[Required work]: Print all of the data exactly as written.

[Data to examine]:
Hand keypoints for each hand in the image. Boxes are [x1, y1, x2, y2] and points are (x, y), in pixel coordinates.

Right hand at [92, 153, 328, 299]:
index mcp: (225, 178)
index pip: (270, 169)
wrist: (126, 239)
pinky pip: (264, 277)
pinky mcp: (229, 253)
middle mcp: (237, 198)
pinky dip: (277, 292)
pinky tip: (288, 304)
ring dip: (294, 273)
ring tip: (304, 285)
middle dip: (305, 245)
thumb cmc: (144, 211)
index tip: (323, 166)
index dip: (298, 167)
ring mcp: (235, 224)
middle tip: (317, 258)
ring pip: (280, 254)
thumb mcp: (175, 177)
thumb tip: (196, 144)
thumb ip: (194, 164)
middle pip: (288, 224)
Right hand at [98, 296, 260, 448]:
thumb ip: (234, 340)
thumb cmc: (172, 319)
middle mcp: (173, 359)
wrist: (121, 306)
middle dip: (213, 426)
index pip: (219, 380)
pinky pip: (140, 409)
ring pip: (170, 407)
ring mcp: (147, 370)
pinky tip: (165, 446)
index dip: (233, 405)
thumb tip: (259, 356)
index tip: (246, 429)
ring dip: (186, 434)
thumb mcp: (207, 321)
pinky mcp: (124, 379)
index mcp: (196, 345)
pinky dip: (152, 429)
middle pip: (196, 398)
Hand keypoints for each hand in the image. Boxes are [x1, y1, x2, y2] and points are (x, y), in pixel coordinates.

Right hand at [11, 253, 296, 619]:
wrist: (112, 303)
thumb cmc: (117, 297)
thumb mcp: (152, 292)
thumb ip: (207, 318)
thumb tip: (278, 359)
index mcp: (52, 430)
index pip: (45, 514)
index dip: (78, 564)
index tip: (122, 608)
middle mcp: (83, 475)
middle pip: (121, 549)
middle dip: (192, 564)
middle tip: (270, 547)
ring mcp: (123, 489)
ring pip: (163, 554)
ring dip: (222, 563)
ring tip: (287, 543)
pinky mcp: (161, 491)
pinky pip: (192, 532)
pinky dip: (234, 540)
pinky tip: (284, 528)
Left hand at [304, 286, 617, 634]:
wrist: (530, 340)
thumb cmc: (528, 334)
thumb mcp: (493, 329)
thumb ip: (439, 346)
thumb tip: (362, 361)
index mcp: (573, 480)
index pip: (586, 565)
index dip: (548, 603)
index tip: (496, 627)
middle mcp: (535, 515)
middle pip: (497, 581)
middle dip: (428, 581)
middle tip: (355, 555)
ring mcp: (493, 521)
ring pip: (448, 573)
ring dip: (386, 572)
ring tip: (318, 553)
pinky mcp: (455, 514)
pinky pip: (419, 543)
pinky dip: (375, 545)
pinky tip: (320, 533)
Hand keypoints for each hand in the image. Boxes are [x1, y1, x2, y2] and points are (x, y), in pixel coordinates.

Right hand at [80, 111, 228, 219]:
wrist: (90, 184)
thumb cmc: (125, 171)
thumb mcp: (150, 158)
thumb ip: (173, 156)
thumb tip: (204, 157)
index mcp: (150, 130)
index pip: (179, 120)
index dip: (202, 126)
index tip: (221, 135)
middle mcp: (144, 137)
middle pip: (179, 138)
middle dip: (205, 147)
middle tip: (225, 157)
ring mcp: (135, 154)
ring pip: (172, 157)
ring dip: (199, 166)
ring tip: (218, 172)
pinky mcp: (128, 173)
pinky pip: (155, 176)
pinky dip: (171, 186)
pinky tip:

[Output of the exercise]:
Hand keypoints for each hand in the image. Boxes are [x1, y1, x2, y2] and points are (x, y), in pixel coordinates.

Right hand at [92, 153, 328, 299]:
index mcp: (225, 178)
index pip: (270, 169)
wrist: (126, 239)
pinky pip: (264, 277)
pinky mcp: (229, 253)
middle mcp: (237, 198)
pinky dip: (277, 292)
pinky tip: (288, 304)
ring dip: (294, 273)
ring tip: (304, 285)
middle dip: (305, 245)
thumb cmc: (144, 211)
index tip: (323, 166)
index dip: (298, 167)
ring mcp: (235, 224)
middle tip: (317, 258)
ring pip: (280, 254)
thumb mcp: (175, 177)
thumb tip: (196, 144)
thumb ip: (194, 164)
middle pip: (288, 224)
Right hand at [98, 296, 260, 448]:
thumb ip: (234, 340)
thumb cmc: (172, 319)
middle mcp: (173, 359)
wrist: (121, 306)
middle dip: (213, 426)
index pip: (219, 380)
pinky pip: (140, 409)
ring pip: (170, 407)
ring mcp: (147, 370)
pinky tip: (165, 446)
index dip: (233, 405)
thumb tip: (259, 356)
index tip: (246, 429)
ring dip: (186, 434)
thumb mcp: (207, 321)
pinky mcp: (124, 379)
index mcp: (196, 345)
pinky dip: (152, 429)
middle pip: (196, 398)
Hand keypoints for each hand in the image. Boxes are [x1, y1, x2, y2] and points are (x, y), in pixel coordinates.

Right hand at [11, 253, 296, 619]:
wrist: (112, 303)
thumb cmc: (117, 297)
thumb mcp: (152, 292)
thumb ip: (207, 318)
thumb tip: (278, 359)
index mcp: (52, 430)
index pip: (45, 514)
index dip: (78, 564)
index tip: (122, 608)
middle mcp: (83, 475)
middle pip: (121, 549)
middle dip: (192, 564)
middle tip: (270, 547)
ring mcp: (123, 489)
ring pip: (163, 554)
ring dip: (222, 563)
ring tip: (287, 543)
pinky mcp: (161, 491)
pinky pip: (192, 532)
pinky dip: (234, 540)
pinky tip: (284, 528)
Left hand at [304, 286, 617, 634]:
wrist: (530, 340)
thumb cmc: (528, 334)
thumb mcp: (493, 329)
thumb ip: (439, 346)
thumb tip: (362, 361)
index mcp: (573, 480)
index pip: (586, 565)
index dip: (548, 603)
index tip: (496, 627)
middle mcp: (535, 515)
middle pip: (497, 581)
middle dip: (428, 581)
middle tip: (355, 555)
ring mcp: (493, 521)
ring pip: (448, 573)
ring dip: (386, 572)
ring tip: (318, 553)
pinky mcp: (455, 514)
pinky pip: (419, 543)
pinky dip: (375, 545)
pinky tip: (320, 533)
Hand keypoints for each hand in the image. Boxes are [x1, y1, x2, y2] and points are (x, y), in pixel coordinates.

Right hand at [80, 111, 228, 219]:
wrist: (90, 184)
thumb cmc: (125, 171)
thumb mcp: (150, 158)
thumb ip: (173, 156)
thumb tip: (204, 157)
index mcp: (150, 130)
index pip: (179, 120)
index dip: (202, 126)
index tip: (221, 135)
middle mcp: (144, 137)
middle pip: (179, 138)
middle dip: (205, 147)
middle tip: (225, 157)
ring mcp: (135, 154)
ring pip: (172, 157)
ring dip: (199, 166)
ring tip: (218, 172)
pinky mcp: (128, 173)
pinky pip: (155, 176)
pinky dip: (171, 186)
pinky tip:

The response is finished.